TASK TO COMPLETE: Copy down the listing below exactly. Do not include pictures.

DATA RECORDS:
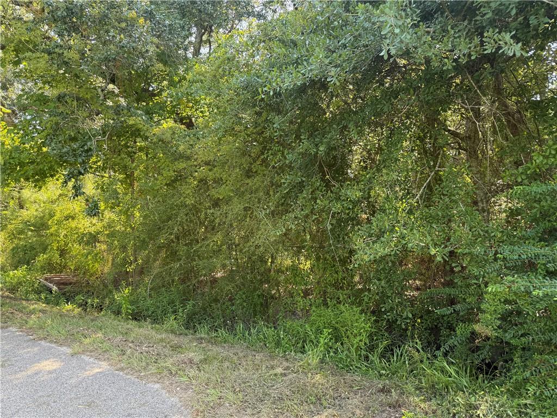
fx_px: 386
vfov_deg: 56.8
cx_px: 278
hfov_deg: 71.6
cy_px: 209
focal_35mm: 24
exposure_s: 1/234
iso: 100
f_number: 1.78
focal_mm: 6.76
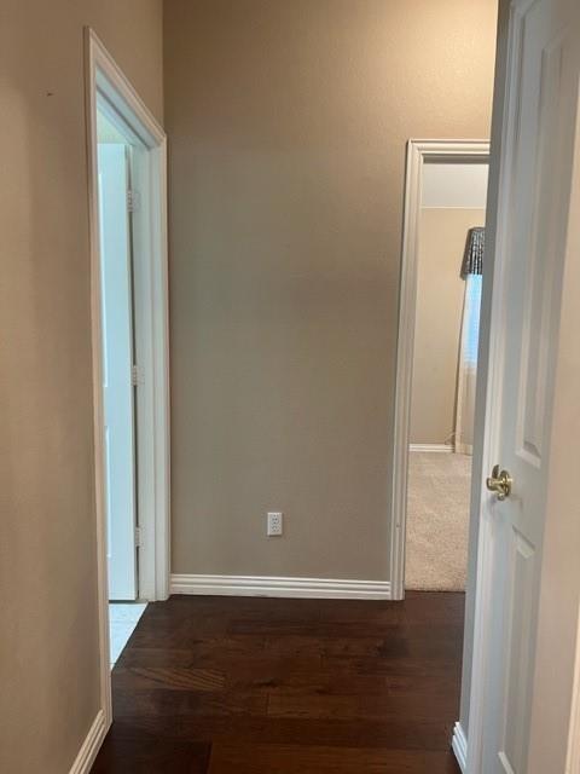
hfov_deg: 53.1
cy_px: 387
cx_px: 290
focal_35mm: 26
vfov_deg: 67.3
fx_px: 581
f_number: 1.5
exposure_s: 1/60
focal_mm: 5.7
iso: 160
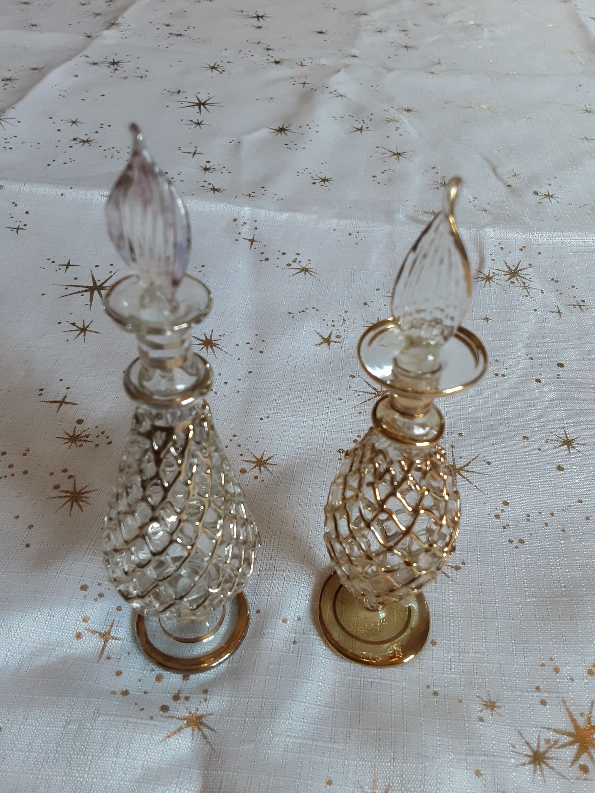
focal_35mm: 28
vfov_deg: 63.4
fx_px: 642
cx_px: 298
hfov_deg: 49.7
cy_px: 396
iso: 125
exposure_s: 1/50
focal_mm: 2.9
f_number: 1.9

TASK RESULT:
fx_px: 386
vfov_deg: 56.8
cx_px: 278
hfov_deg: 71.6
cy_px: 209
focal_35mm: 24
exposure_s: 1/234
iso: 100
f_number: 1.78
focal_mm: 6.76
hfov_deg: 53.1
cy_px: 387
cx_px: 290
focal_35mm: 26
vfov_deg: 67.3
fx_px: 581
f_number: 1.5
exposure_s: 1/60
focal_mm: 5.7
iso: 160
focal_35mm: 28
vfov_deg: 63.4
fx_px: 642
cx_px: 298
hfov_deg: 49.7
cy_px: 396
iso: 125
exposure_s: 1/50
focal_mm: 2.9
f_number: 1.9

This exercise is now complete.